Observers on the ground in Pennsylvania, another critical battleground state, say much the same thing. “He’s doing well, but it’s not enough,” said veteran Republican political consultant Christopher Nicholas of Trump’s white working-class showing. “I can see him getting more raw votes in Philadelphia this time than last time. His problem is that we’ve got suburbs all over the state … Biden is doing better in those suburbs than Clinton.”
Trump has, since the Republican convention, hit Biden for an initially tepid response to urban rioting and support for trade and other policies he contends send American jobs overseas. “For 47 years, Joe Biden took the donations of blue-collar workers, gave them hugs and even kisses, and told them he felt their pain — and then he flew back to Washington and voted to ship their jobs to China and many other distant lands,” he said in his acceptance speech. “Joe Biden spent his entire career outsourcing the dreams of American workers, offshoring their jobs, opening their borders, and sending their sons and daughters to fight in endless foreign wars.”

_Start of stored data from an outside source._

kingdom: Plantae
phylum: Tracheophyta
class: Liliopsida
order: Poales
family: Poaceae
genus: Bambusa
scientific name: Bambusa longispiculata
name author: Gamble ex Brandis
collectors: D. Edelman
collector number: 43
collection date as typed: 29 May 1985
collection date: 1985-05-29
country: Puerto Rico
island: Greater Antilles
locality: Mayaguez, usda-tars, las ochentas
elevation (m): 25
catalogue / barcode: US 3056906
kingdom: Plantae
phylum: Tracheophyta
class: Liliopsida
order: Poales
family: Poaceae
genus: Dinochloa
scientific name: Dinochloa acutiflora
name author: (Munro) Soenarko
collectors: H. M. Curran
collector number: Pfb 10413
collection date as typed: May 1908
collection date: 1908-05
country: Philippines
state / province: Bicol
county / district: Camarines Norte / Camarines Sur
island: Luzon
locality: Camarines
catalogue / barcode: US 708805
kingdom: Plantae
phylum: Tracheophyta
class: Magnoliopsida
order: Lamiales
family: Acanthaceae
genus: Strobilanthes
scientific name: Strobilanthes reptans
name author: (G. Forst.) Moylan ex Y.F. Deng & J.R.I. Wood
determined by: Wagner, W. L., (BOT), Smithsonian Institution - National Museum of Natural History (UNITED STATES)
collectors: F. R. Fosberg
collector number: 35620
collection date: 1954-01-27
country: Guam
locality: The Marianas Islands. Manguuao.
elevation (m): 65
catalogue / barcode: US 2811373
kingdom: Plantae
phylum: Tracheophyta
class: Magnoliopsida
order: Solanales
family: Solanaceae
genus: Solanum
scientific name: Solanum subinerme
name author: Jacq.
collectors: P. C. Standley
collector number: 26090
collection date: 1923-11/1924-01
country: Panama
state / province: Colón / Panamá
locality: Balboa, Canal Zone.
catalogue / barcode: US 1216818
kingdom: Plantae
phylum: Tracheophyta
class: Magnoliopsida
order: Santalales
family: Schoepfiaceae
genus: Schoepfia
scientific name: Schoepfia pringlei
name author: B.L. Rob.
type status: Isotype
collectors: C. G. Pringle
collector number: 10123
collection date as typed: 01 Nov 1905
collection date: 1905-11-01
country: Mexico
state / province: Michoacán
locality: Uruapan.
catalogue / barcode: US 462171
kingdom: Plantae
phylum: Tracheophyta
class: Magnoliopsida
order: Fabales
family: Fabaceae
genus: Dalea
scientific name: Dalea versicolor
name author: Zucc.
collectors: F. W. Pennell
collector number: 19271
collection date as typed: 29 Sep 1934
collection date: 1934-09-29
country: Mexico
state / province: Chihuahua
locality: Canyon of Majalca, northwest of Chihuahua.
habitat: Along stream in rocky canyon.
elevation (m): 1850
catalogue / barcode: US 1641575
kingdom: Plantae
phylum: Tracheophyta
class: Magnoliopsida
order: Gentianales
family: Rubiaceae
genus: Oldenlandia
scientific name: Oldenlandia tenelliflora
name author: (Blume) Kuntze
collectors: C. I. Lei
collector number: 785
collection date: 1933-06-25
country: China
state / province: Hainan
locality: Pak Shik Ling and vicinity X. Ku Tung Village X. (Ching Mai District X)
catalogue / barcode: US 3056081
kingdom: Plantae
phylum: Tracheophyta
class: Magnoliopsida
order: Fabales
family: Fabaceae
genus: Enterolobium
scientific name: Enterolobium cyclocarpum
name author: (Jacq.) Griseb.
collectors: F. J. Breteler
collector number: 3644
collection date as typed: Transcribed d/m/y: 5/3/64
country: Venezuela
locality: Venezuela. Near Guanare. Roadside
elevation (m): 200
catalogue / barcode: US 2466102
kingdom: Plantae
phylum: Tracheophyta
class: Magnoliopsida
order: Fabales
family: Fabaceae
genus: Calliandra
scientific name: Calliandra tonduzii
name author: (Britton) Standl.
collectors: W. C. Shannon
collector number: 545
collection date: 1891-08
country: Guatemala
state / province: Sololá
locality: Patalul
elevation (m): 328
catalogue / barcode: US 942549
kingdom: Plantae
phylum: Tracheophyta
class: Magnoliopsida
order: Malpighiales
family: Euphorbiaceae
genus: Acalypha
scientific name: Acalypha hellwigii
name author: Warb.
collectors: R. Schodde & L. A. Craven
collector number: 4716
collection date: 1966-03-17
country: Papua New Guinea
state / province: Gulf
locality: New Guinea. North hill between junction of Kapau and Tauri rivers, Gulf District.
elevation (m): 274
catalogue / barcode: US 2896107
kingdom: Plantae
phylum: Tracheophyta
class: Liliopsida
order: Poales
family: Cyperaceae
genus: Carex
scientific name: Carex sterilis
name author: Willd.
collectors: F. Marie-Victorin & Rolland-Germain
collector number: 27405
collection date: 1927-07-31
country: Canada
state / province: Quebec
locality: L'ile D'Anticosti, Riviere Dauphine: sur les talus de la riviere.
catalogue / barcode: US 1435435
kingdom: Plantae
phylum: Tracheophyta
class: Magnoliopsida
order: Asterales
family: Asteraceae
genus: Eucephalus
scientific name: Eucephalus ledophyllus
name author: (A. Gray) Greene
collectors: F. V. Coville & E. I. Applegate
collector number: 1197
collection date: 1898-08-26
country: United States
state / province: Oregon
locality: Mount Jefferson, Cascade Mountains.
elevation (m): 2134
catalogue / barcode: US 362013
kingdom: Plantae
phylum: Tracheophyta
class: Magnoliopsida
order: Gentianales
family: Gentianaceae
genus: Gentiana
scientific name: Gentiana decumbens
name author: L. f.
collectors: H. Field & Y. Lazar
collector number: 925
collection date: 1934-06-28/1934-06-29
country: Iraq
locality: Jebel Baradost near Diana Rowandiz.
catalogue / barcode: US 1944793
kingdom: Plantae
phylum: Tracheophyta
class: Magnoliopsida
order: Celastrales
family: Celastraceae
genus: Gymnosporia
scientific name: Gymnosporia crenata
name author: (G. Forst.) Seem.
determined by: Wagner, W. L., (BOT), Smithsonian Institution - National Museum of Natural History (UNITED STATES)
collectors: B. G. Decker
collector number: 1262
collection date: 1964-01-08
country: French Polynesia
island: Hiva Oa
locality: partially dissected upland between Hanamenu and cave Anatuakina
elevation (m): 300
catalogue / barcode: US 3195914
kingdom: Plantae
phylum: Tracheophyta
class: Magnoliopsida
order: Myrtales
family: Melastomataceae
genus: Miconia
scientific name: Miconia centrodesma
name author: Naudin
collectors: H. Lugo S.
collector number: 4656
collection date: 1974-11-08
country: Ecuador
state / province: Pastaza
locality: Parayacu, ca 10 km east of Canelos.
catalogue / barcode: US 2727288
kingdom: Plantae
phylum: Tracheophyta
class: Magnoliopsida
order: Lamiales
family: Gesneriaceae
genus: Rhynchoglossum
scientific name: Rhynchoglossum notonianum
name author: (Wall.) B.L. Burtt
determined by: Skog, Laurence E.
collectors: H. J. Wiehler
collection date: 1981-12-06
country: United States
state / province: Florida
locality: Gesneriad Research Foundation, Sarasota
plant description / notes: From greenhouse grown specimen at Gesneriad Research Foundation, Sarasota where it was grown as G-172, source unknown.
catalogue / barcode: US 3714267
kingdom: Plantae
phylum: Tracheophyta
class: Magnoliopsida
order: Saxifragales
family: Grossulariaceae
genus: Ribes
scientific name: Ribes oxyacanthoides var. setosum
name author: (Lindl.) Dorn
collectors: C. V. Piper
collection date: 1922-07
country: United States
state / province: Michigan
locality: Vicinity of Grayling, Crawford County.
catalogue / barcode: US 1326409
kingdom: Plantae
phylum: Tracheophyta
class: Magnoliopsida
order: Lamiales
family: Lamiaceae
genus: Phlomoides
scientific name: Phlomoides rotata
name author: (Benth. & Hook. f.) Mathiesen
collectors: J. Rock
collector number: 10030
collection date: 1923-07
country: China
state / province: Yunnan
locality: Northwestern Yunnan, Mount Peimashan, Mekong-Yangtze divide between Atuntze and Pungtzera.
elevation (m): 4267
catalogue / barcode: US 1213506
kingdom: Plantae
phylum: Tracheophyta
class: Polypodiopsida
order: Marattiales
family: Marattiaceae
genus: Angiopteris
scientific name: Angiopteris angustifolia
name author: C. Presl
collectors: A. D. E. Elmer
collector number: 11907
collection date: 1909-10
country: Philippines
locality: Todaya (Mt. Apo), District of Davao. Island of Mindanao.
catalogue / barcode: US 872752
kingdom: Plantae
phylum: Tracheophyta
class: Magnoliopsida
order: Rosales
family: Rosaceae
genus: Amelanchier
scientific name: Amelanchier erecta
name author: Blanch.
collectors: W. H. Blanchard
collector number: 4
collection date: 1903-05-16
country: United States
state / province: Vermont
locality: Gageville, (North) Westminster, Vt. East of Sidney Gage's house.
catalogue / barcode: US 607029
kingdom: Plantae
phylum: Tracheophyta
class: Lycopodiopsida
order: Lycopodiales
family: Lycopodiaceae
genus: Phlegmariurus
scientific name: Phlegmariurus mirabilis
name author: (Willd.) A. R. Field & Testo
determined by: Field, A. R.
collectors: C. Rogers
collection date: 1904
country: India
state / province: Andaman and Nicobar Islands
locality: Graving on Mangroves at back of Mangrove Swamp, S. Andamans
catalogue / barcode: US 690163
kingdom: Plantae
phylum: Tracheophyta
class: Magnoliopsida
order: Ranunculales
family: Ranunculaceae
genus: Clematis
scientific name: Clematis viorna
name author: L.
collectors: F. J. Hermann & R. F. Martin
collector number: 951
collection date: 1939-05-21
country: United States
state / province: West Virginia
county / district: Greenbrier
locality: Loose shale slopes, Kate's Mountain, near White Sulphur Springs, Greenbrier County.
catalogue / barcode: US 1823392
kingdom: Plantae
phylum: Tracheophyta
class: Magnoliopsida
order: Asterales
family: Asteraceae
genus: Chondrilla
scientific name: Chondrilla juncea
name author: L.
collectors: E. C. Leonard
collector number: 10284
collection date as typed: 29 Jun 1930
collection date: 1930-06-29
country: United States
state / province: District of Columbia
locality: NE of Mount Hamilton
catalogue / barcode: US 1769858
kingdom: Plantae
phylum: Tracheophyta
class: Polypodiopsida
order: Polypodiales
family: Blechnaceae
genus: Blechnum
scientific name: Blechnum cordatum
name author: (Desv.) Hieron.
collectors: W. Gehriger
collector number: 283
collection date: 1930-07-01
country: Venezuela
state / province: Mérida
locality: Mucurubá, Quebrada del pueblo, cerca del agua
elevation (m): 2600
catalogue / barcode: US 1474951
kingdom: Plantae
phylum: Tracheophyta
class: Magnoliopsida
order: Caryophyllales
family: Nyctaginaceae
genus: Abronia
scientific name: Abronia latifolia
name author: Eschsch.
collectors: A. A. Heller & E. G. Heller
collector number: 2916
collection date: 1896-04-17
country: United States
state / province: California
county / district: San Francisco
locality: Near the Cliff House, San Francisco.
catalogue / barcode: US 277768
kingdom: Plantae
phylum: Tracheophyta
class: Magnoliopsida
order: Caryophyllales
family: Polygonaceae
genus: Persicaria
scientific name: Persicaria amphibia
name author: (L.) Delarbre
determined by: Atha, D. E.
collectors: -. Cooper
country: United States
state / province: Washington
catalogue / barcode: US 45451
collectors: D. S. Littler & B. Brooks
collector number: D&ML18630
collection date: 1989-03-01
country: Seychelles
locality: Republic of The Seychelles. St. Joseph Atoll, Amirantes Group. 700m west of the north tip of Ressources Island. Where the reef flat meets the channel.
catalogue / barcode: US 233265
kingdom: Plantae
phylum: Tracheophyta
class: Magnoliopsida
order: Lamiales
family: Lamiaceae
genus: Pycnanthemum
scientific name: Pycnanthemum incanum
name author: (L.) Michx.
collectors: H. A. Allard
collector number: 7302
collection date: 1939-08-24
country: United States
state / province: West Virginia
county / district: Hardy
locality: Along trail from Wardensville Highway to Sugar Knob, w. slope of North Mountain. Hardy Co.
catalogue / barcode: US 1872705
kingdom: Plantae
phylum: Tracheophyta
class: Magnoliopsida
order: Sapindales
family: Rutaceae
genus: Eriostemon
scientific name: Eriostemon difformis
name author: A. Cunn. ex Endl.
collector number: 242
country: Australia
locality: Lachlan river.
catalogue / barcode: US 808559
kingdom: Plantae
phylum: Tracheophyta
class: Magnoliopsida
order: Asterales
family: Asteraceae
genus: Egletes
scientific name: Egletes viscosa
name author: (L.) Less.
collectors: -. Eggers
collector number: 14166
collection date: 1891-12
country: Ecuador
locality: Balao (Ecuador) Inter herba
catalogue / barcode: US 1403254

Team Trump believes this is the message that helped the campaign turn the Rust Belt red for the first time since Ronald Reagan was in the White House. It is a sale the team is going to have to make a second time around to repeat that showing with the president’s blue-collar white base.
“President Trump made significant inroads with blue-collar America in 2016, and we are confident that he will build on those electoral gains this November,” said Trump campaign spokesman Ken Farnaso. “President Trump’s America First agenda resonates with people in the heartland who know that the last thing they need is Joe Biden’s $4 trillion tax hike and his job-killing Green New Deal.”